Source text:
────────────────

A snowy landscape, distant snowy mountains, low-hanging fog, and a modern school complex in the middle-ground.
The school and surrounding landscape in Gambell, April 2014. Photo: Anna Rose MacArthur, KNOM.

The St. Lawrence Island community of Gambell has been and will be dealing with a broken sewer main for months.

In late September, Gambell’s sewer main was accidentally torn while attempting to fix a leak in the village wastewater system. An abundance of groundwater stymied efforts to repair the sewer main immediately. Instead, local crews set up a bypass sewer system and decided to wait until winter to clear the groundwater, reasoning that the groundwater would be easier to remove when frozen.

But then… neither of the two excavators in the village were operational. A replacement motor was ordered but delayed by the notoriously slow (and weather-dependent) shipping speeds in rural Alaska.

────────────────

Work order 1: Reproduce the stretch of the Gambell sewer article from "The school and" through "remove when frozen.".
Work order 2: In the Gambell sewer article, what reason did local crews give for waiting until winter to clear the groundwater?
Work order 3: Write the next part of the Gambell sewer article, picking up after its final sentence.

Given entries:

────────────────

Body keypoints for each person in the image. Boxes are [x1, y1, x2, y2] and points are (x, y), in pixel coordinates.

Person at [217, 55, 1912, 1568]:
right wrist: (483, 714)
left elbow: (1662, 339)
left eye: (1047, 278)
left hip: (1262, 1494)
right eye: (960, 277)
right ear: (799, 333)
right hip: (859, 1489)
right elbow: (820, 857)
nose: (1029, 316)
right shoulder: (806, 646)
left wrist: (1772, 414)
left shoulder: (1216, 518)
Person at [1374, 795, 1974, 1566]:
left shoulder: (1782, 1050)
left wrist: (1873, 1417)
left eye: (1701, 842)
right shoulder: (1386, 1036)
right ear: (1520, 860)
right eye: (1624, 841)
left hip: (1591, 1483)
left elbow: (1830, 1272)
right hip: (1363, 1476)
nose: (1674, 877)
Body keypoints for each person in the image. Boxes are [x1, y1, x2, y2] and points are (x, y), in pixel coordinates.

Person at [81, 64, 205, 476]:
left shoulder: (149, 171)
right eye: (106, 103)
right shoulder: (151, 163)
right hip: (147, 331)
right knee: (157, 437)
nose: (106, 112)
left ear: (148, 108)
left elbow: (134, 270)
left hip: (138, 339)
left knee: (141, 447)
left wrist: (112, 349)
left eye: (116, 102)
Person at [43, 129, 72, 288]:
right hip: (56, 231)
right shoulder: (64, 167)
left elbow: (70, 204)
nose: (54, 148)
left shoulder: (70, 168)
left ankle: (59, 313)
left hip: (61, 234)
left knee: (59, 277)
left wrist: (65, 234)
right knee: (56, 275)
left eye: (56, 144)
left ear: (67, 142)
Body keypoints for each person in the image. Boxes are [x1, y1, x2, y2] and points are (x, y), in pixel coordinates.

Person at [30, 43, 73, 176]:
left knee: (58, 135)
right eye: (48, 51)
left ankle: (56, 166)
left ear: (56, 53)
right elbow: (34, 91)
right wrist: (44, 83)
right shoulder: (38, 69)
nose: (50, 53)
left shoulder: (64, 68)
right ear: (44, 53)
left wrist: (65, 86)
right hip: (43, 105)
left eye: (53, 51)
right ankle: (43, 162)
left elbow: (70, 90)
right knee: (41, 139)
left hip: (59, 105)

────────────────

Answer 1:
The school and surrounding landscape in Gambell, April 2014. Photo: Anna Rose MacArthur, KNOM.

The St. Lawrence Island community of Gambell has been and will be dealing with a broken sewer main for months.

In late September, Gambell’s sewer main was accidentally torn while attempting to fix a leak in the village wastewater system. An abundance of groundwater stymied efforts to repair the sewer main immediately. Instead, local crews set up a bypass sewer system and decided to wait until winter to clear the groundwater, reasoning that the groundwater would be easier to remove when frozen.

Answer 2: They reasoned that the groundwater would be easier to remove when frozen.

Answer 3:
Volunteer reporter Zoe Grueskin reports for KNOM News that final repairs on the village wastewater system may be delayed until May or later.

Meanwhile, the village of Saint Michael is working on a complete overhaul of its water and sewer system. As we go to press, Unalakleet utility crews are scrambling to locate and fix a water main break because the storage leak is bigger than the supply.

Image at top: The school and surrounding landscape in Gambell, one of the villages impacted by recent water/sewer line disruptions. Isolated infrastructure systems in Western Alaska amplify the likelihood of such problems.